WORK TO BE COMPLETED: Search the data for the word "wrist" and copy every line that contains it.

DATASET RECORDS:
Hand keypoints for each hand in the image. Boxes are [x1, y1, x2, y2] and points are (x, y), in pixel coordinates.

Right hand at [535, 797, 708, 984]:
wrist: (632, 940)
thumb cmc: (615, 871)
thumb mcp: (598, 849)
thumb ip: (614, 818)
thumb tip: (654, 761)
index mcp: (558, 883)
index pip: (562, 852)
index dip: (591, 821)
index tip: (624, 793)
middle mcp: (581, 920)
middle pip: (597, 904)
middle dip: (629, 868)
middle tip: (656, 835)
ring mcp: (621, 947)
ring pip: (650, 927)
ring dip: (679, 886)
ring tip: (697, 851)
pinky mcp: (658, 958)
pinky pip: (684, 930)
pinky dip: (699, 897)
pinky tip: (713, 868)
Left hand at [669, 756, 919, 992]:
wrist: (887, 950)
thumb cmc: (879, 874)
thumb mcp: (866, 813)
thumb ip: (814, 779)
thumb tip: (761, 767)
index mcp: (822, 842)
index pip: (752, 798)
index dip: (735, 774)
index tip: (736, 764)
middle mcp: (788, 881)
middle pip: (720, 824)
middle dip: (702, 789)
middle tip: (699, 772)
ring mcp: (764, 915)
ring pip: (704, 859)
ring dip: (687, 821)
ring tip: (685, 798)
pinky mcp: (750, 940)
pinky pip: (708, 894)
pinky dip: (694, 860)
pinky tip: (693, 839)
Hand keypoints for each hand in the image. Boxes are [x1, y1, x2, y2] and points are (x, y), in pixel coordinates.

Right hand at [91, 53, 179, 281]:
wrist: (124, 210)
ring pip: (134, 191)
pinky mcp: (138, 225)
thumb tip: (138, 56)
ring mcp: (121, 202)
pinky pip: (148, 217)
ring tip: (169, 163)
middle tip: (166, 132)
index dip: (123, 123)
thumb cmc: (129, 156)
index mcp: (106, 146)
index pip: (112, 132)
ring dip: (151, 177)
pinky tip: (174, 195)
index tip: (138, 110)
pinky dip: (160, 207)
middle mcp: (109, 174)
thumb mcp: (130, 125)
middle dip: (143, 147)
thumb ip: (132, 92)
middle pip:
---
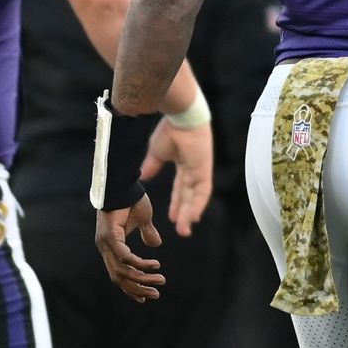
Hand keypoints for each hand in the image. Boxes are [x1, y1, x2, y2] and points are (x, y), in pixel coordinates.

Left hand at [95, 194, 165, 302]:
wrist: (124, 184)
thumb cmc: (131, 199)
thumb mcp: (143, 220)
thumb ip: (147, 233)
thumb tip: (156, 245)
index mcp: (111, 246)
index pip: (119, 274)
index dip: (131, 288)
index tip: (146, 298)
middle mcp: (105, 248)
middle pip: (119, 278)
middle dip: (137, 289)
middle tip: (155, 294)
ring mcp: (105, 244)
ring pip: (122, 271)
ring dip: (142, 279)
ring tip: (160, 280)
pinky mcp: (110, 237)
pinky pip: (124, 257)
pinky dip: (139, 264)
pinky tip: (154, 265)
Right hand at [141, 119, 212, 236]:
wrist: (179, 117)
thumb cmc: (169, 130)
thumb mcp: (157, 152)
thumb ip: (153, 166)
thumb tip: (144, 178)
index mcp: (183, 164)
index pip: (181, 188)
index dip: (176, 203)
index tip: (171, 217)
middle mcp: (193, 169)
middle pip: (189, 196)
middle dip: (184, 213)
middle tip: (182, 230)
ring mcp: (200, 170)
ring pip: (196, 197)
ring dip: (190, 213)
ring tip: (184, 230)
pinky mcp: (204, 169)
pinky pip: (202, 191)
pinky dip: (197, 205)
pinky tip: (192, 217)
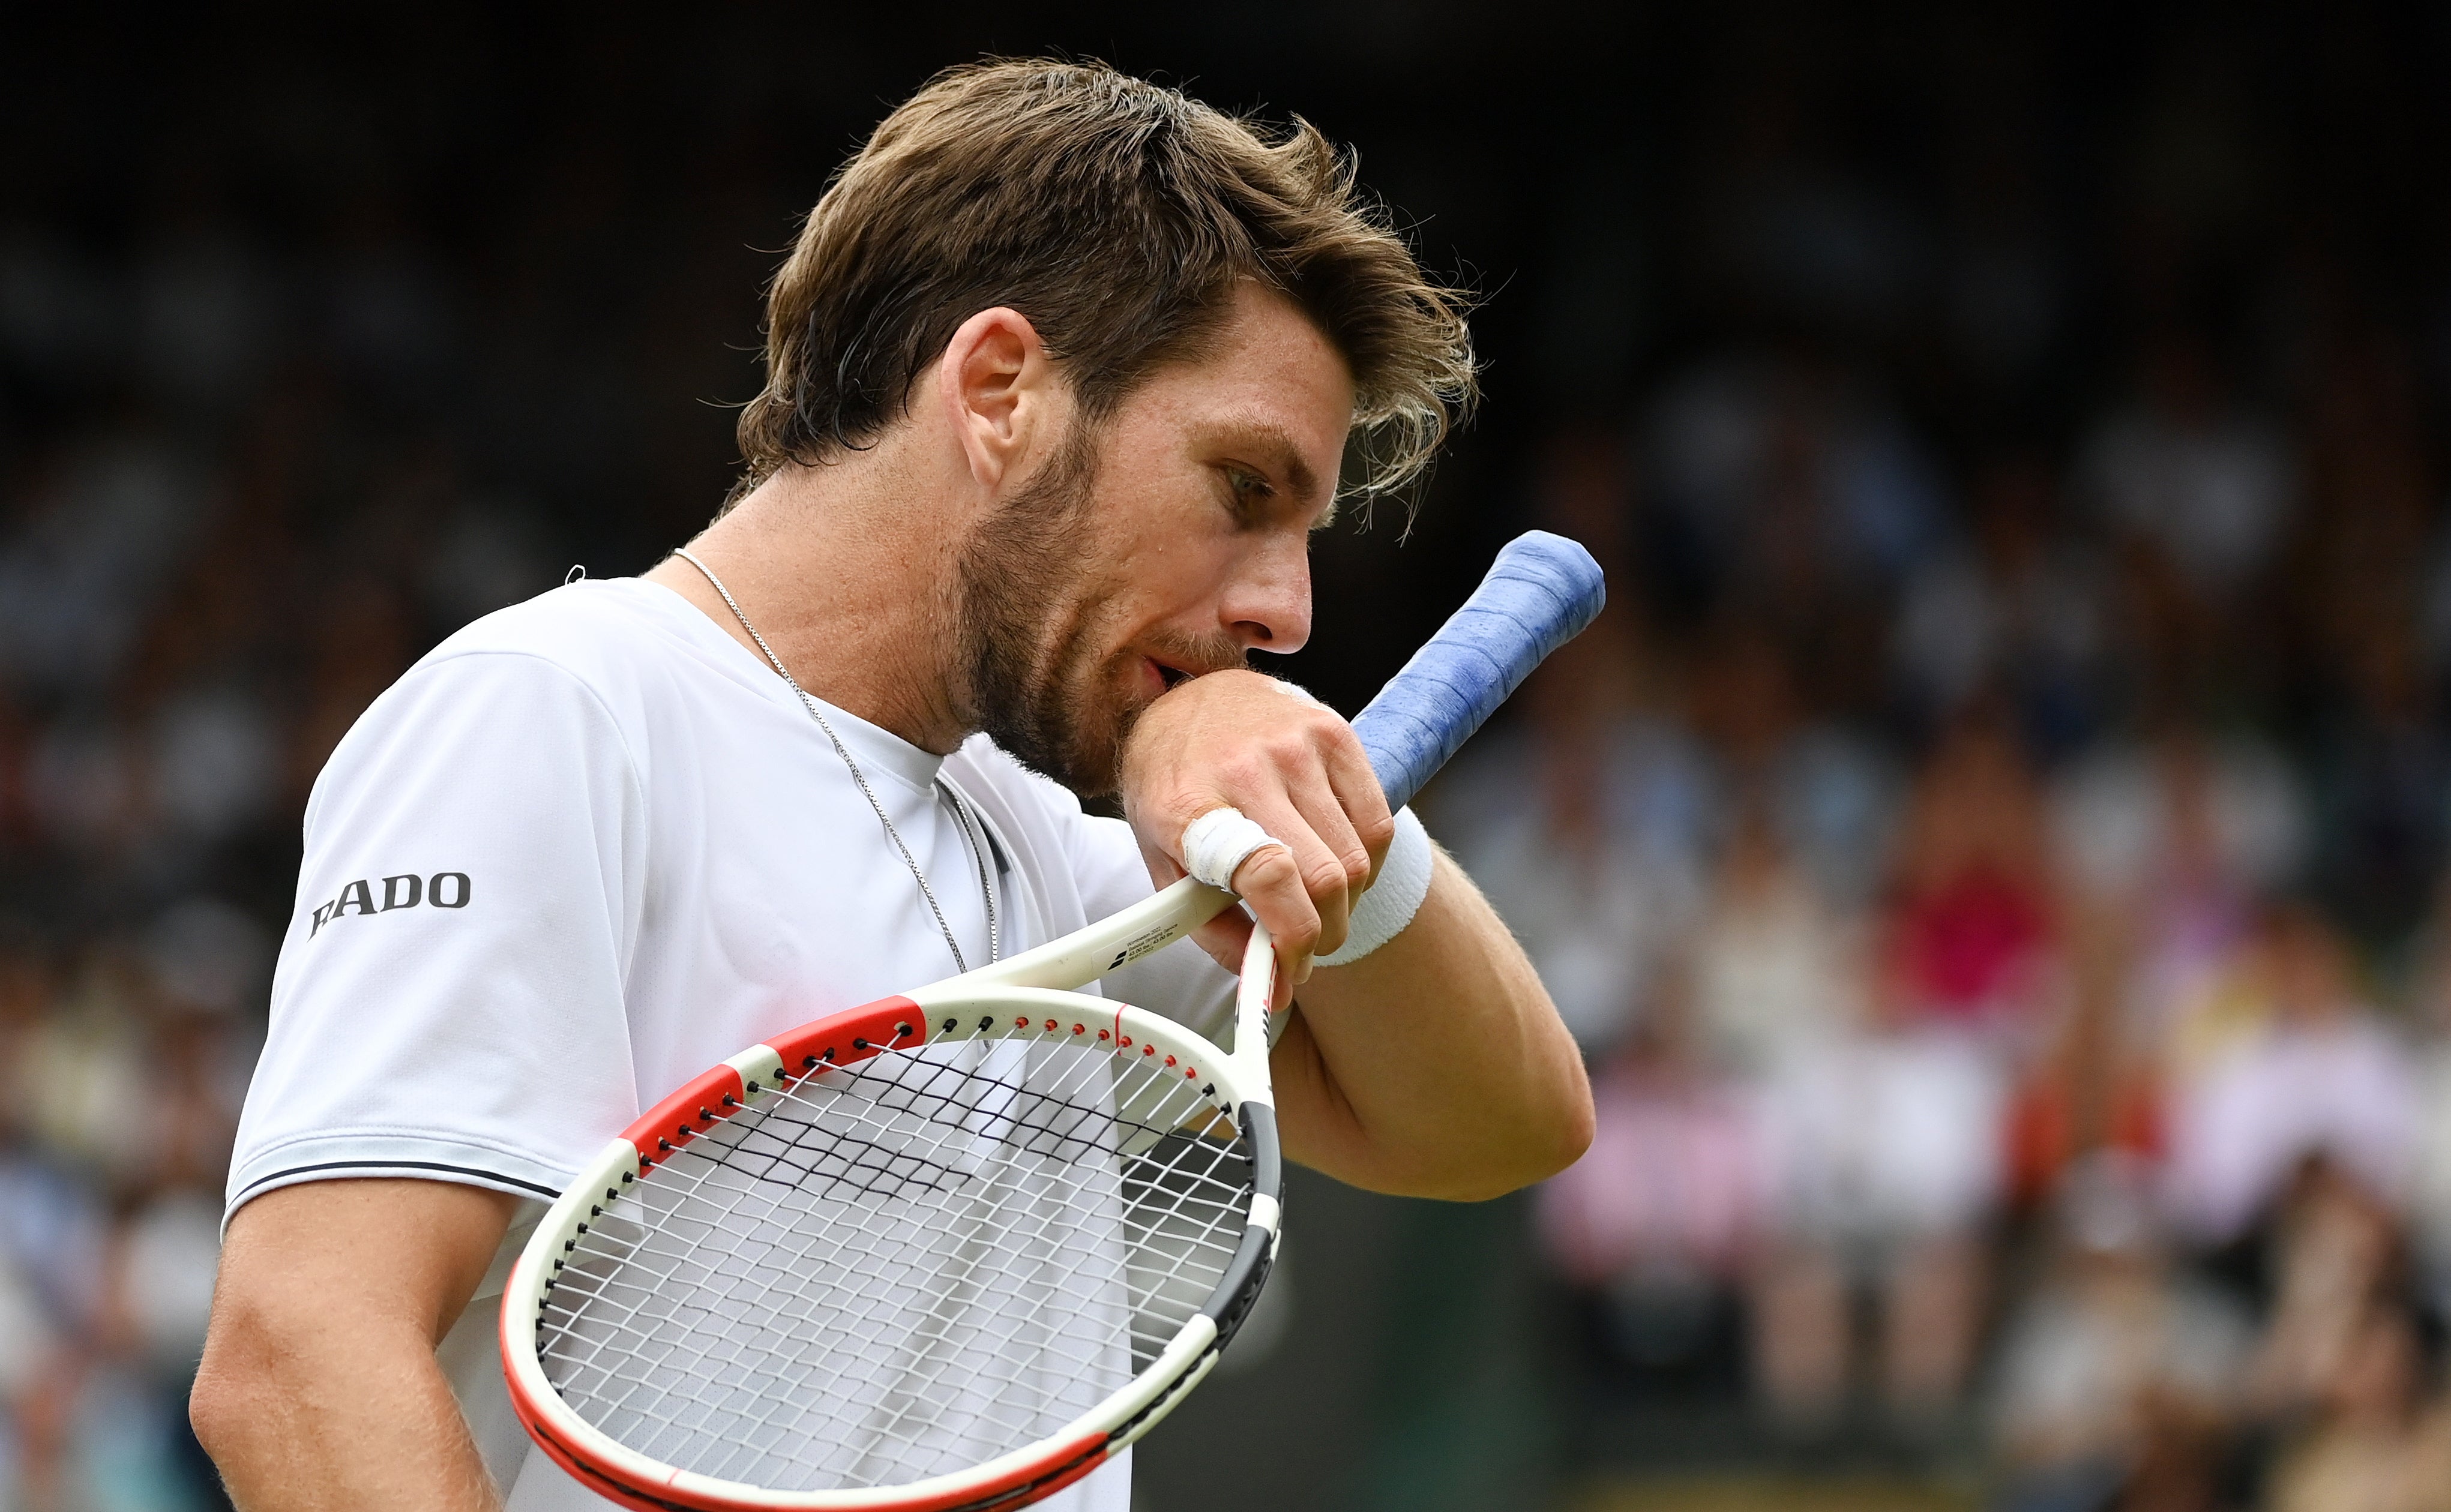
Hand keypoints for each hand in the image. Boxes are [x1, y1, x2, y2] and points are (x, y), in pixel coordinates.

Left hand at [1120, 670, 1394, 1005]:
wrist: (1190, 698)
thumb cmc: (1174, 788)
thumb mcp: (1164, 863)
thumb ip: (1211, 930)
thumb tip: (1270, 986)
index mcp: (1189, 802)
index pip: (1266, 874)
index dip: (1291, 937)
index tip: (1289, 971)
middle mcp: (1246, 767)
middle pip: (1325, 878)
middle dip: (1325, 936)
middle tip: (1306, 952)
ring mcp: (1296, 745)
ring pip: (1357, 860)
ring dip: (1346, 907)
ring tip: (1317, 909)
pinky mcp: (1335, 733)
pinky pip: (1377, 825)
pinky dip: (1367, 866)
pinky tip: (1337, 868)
---
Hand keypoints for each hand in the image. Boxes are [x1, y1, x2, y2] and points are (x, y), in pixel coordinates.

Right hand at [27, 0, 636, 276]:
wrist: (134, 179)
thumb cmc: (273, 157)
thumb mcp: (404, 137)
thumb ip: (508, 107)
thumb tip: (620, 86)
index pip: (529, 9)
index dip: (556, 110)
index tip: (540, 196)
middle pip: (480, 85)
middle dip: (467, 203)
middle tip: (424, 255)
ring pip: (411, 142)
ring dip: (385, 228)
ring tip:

ANSWER SPACE:
wrist: (632, 940)
wrist: (887, 950)
wrist: (124, 210)
wrist: (124, 184)
wrist: (179, 117)
wrist: (1190, 698)
wrist: (134, 179)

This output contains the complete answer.